**DIRECTIONS**.
Please give every record below again exactly, and keep the pictures out.

::::::::::

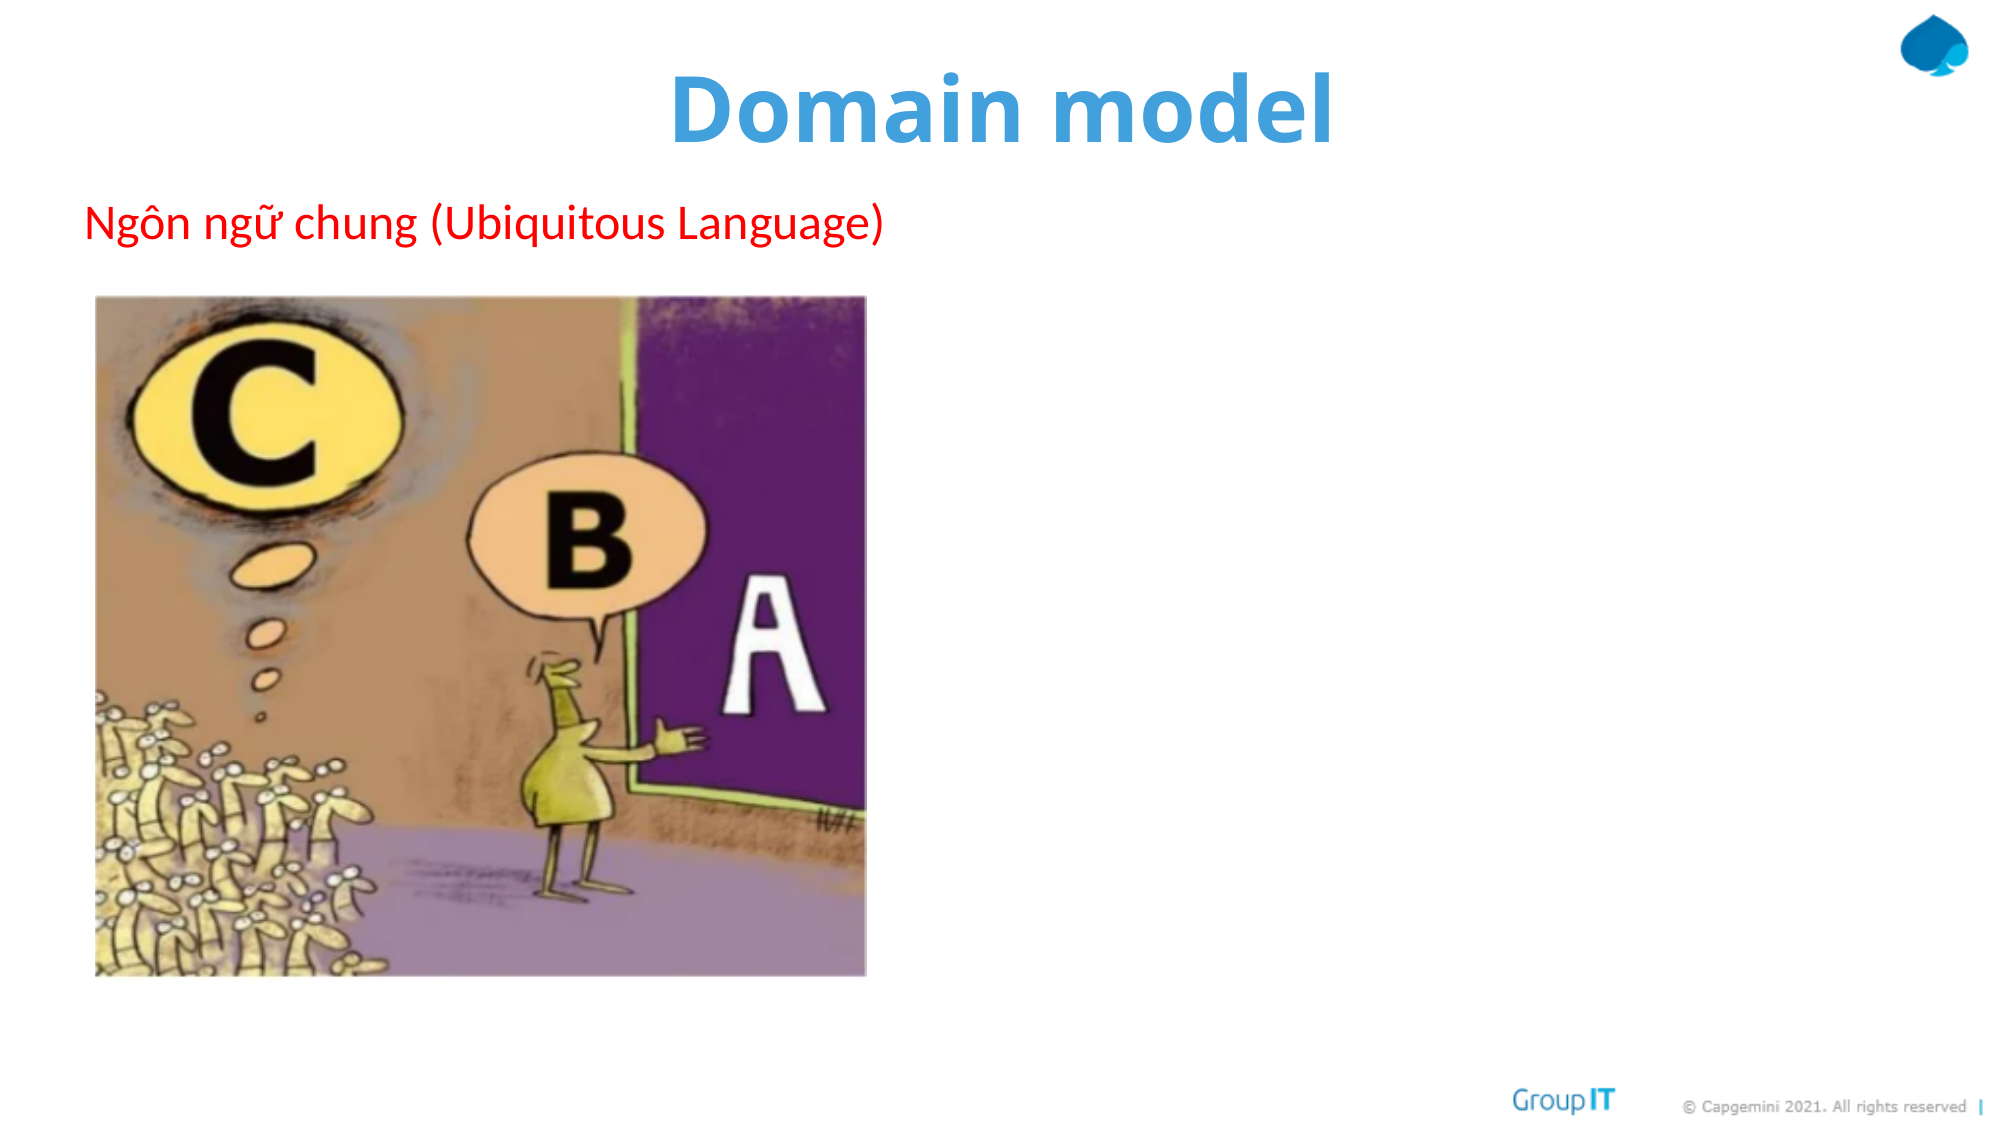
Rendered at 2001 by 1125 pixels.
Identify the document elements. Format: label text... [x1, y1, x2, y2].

picture [95, 295, 867, 981]
picture [1495, 1063, 2000, 1125]
text_box Ngôn ngữ chung (Ubiquitous Language) [69, 182, 1579, 257]
text_box Domain model [256, 43, 1748, 169]
picture [1887, 0, 1986, 93]
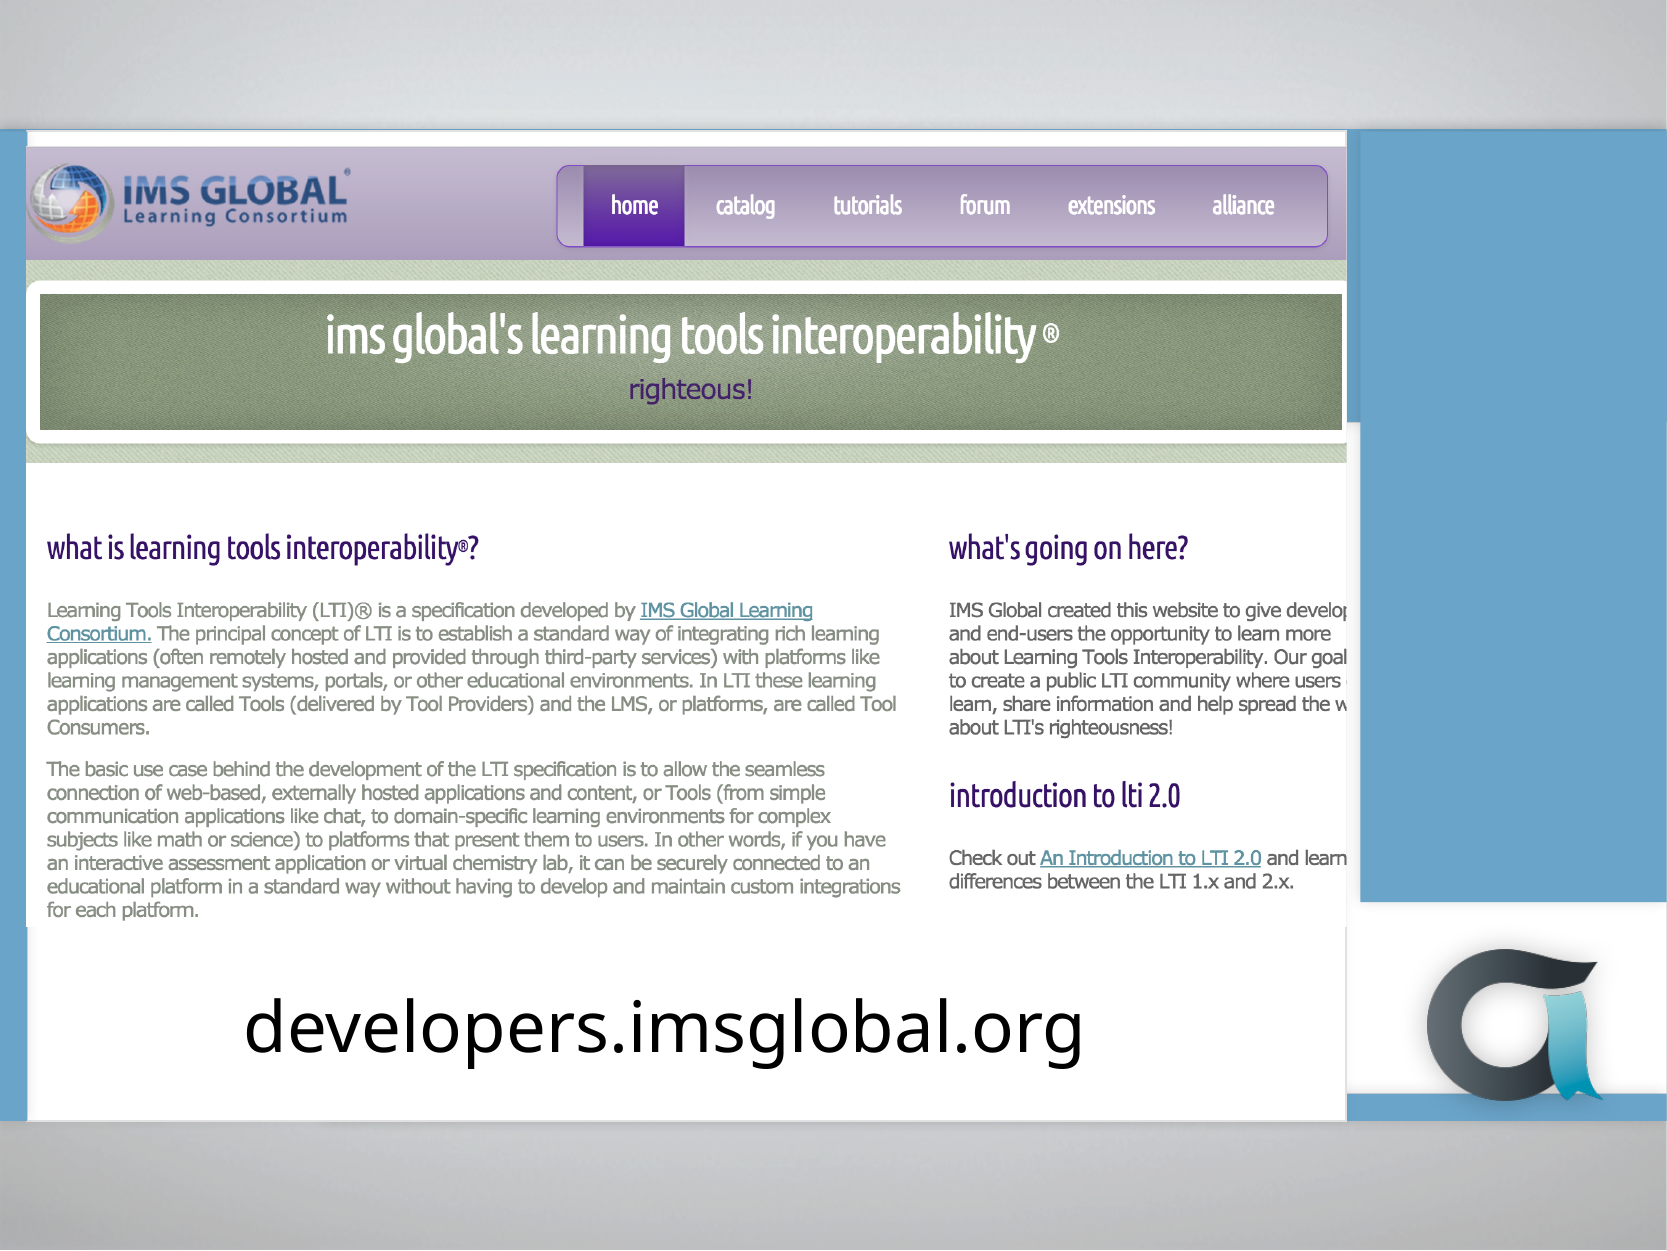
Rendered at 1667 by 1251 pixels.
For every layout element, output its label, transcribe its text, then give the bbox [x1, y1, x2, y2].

text_box developers.imsglobal.org [235, 973, 1096, 1076]
picture [0, 0, 1667, 129]
picture [26, 146, 1347, 927]
picture [1427, 949, 1604, 1101]
picture [0, 1121, 1667, 1250]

::::::::::

**SOLUTION BELOW**.
Rendered at 2001 by 1125 pixels.
Identify the document elements. Format: label text... [x1, y1, x2, y2].

picture [95, 295, 867, 981]
picture [1495, 1063, 2000, 1125]
text_box Ngôn ngữ chung (Ubiquitous Language) [69, 182, 1579, 257]
text_box Domain model [256, 43, 1748, 169]
picture [1887, 0, 1986, 93]
Rendered at 1667 by 1251 pixels.
For every layout element, output its label, transcribe its text, then give the bbox [x1, y1, x2, y2].

text_box developers.imsglobal.org [235, 973, 1096, 1076]
picture [0, 0, 1667, 129]
picture [26, 146, 1347, 927]
picture [1427, 949, 1604, 1101]
picture [0, 1121, 1667, 1250]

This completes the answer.